Nevertheless, his frustration with the tyranny of imperialism continued to nag at him, particularly when Napoleon began to steer his troops in the direction of Vienna. Ironically, Beethoven decided to work with a libretto based on the work of Jean-Nicolas Bouilly, who experienced the French Revolution and was fortunate enough to survive the following Reign of Terror. HIs play Léonore; ou, L'amour conjugal dealt with the plight of a political prisoner and efforts to free him from the tyrannical authority responsible for his imprisonment.

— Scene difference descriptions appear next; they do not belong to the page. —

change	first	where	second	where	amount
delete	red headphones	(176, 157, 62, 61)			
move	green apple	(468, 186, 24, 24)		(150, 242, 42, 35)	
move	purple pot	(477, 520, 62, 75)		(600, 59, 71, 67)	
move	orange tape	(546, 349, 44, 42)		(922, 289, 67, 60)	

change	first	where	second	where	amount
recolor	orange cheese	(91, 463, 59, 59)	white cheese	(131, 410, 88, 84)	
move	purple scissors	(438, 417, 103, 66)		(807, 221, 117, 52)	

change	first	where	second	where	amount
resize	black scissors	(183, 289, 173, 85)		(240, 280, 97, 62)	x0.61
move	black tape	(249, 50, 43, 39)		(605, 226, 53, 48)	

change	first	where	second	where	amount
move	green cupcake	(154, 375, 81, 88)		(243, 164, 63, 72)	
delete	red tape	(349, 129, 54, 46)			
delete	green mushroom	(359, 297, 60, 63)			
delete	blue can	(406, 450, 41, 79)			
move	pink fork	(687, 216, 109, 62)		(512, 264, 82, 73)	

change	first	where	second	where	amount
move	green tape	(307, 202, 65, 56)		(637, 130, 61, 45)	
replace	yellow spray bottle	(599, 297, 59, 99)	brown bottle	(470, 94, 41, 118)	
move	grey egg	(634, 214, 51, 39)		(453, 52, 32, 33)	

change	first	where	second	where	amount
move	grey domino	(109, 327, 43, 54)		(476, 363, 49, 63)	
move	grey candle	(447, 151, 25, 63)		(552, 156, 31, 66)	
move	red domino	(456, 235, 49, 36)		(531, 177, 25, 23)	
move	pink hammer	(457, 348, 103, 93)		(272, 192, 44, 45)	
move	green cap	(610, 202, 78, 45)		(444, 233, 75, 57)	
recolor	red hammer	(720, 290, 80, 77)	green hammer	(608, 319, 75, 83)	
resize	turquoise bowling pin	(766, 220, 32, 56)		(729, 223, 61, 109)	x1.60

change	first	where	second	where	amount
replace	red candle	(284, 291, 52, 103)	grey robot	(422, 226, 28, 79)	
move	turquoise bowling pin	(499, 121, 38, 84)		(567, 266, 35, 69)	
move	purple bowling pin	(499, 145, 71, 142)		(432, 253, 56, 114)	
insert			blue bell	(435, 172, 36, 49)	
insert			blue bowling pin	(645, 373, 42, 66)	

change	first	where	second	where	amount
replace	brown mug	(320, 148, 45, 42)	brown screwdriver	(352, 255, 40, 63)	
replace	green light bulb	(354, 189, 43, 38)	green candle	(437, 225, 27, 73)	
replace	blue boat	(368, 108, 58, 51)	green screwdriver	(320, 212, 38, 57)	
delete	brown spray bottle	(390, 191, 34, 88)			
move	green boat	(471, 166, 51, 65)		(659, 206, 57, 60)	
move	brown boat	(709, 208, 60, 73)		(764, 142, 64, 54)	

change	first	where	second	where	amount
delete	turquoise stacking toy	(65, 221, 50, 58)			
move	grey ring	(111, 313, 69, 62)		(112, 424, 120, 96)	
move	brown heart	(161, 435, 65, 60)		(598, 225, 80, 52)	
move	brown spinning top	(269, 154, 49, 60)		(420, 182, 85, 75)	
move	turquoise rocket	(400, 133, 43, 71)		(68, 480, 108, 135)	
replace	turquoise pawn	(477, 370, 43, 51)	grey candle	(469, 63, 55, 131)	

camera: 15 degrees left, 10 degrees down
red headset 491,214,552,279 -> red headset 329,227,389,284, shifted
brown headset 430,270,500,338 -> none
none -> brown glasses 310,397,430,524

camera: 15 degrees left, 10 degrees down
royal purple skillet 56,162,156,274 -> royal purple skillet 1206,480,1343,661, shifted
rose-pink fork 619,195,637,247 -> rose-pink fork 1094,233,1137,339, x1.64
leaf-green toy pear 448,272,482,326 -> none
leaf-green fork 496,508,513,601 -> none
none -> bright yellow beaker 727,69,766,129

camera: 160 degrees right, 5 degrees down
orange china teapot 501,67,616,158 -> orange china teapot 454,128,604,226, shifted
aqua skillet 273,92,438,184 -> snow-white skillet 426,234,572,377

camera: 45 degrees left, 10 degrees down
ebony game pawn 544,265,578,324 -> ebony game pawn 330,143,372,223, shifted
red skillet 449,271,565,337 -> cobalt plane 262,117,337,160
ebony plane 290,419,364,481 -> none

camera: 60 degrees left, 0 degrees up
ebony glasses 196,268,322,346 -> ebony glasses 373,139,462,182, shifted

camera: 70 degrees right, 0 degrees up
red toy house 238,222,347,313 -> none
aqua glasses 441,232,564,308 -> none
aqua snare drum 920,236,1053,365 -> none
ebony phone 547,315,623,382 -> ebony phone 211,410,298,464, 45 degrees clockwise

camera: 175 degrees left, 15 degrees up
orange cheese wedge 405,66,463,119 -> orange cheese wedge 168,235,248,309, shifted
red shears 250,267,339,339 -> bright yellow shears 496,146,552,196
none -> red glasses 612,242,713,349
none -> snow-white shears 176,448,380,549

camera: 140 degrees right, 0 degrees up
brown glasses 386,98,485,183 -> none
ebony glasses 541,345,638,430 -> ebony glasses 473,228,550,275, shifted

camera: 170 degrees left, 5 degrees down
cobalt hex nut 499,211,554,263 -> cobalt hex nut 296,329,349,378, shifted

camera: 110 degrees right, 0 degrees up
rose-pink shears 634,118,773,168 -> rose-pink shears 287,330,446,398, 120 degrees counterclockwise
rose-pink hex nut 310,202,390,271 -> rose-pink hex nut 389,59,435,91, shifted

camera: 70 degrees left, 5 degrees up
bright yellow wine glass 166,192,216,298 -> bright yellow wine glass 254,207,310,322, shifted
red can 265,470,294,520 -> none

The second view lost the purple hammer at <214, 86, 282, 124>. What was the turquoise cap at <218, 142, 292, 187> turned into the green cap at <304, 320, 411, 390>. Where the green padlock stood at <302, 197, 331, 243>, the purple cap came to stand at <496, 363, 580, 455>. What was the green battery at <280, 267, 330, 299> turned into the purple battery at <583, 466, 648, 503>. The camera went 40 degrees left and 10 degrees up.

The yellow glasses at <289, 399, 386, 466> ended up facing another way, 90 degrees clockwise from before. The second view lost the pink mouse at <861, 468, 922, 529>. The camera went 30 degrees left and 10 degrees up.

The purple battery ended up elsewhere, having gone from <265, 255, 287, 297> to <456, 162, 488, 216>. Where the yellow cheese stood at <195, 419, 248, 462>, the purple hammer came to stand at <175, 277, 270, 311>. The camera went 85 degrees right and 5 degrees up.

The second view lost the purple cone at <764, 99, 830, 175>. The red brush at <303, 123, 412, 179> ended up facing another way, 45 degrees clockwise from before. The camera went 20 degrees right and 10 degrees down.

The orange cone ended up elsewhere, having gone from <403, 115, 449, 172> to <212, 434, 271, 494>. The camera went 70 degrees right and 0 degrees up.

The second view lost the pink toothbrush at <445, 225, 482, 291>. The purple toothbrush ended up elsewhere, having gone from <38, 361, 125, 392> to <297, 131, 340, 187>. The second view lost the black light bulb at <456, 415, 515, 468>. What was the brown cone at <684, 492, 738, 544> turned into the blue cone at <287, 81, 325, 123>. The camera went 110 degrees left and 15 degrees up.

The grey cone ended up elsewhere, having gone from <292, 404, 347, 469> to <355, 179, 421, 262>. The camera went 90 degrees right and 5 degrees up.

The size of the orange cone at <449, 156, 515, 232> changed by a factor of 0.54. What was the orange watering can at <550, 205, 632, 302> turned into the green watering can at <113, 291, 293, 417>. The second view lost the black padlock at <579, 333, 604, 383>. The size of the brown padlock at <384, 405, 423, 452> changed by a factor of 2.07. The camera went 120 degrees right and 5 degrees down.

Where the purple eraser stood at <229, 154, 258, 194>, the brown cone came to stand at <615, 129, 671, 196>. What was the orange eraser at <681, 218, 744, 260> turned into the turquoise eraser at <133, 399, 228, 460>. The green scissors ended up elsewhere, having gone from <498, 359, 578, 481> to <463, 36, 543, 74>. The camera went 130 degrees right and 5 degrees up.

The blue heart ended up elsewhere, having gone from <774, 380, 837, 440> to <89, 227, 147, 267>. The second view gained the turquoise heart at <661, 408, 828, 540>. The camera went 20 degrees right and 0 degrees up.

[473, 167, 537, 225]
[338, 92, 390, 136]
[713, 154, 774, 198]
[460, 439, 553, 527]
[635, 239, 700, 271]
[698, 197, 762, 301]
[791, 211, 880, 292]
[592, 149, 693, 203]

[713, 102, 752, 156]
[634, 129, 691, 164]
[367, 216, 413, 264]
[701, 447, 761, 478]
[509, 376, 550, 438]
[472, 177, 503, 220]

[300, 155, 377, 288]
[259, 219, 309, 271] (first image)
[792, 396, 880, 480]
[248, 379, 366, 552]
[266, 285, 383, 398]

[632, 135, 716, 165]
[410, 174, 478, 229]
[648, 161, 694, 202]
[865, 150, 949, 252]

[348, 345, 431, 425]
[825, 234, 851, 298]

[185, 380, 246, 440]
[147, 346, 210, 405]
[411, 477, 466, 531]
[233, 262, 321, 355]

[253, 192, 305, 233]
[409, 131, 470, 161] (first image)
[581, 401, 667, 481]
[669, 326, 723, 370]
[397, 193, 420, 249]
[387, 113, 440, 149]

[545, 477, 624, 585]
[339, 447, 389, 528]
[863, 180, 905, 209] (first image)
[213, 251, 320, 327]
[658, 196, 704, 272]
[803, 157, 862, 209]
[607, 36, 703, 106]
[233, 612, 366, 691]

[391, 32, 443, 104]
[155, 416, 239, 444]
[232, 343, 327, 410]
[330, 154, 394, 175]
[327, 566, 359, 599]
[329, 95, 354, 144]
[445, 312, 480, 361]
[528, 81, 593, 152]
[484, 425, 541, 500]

Ironically, by the time Beethoven had completed his opera, Vienna was under French military occupation; and most of the audience consisted of French military officers.
This is the context in which the libretto for Fidelio unfolds; and, in reviewing the narrative, we can also introduce the SFO vocalists that will take the roles in that libretto. The political prisoner is Florestan (tenor Russell Thomas). Leonore (soprano Elza van den Heever) is his wife. She disguises herself as a young man (Fidelio) in order to work as an assistant to the jailer Rocco (bass James Creswell). The prisoners themselves are apparently there due to an “enemies list” compiled by Don Pizarro (baritone Greer Grimsley). However, the King’s minister Don Fernando (bass Soloman Howard) opposes Pizarro and is instrumental in freeing all of the political prisoners, after which Leonore can shed her disguise and reunite with her husband. In the midst of all this drama, there is “comic relief” from Rocco’s daughter Marzelline (soprano Anne-Marie Macintosh), who is smitten with “Fidelio,” much to the frustration of Rocco’s assistant Jaquino (tenor Christopher Oglesby), who is madly in love with her.
Set design by Alexander V. Nichols for the prisoners’ chorus in the first act of Fidelio (courtesy of SFO)
SFO will present a new production of Fidelio staged by Matthew Ozawa. The eighteen-century prison has been replaced by a modern government “detention center,” endowing the opera with an ironic twist that elevates it above mere melodrama. Since one of the musical high points of Beethoven’s score is a chorus for the prisoners in the first act, it will be interesting to see how the music is reflected by a contemporary setting.
The conductor will be Music Director Eun Sun Kim. Those who saw her approach to Giacomo Puccini’s Tosca know that the first act of that opera provided the first opportunity to see her work with the SFO Chorus, prepared by Director Ian Robertson. Each of the two acts of Fidelio provides extensive sections for the Chorus, giving Kim even more opportunities to work with that ensemble.
Fidelio will be given six performances, five performances at 7:30 p.m. on October 14, 20, 22, 26, and 30 and one at 2 p.m. on October 17. The approximate running time will be two hours and 30 minutes, including one intermission. To provide a touchless experience, tickets will be electronic for either printing at home or display on a mobile device. Similarly, there will be no printed program books; and patrons will be provided with a hyperlink to a digital version that, again, may be printed or displayed on a mobile device.
Ticket prices range from $26 to $398. They may be purchased by calling (but not, as of this writing, visiting) the SFO Box Office at 415-864-3330. There is also a Web page with hyperlinks for purchasing tickets for all six of the performances. To ensure flexibility for patrons during this transitional season, no-fee exchanges and refunds will be provided up to two hours before performances. In particular, refunds will be available to patrons that must miss a performance due to COVID. In addition, the performances on October 14, 17, and 20 will be live-streamed. Virtual tickets will be available for $25 at the beginning of next month. SFO has created a Web page for information about its streamed offerings.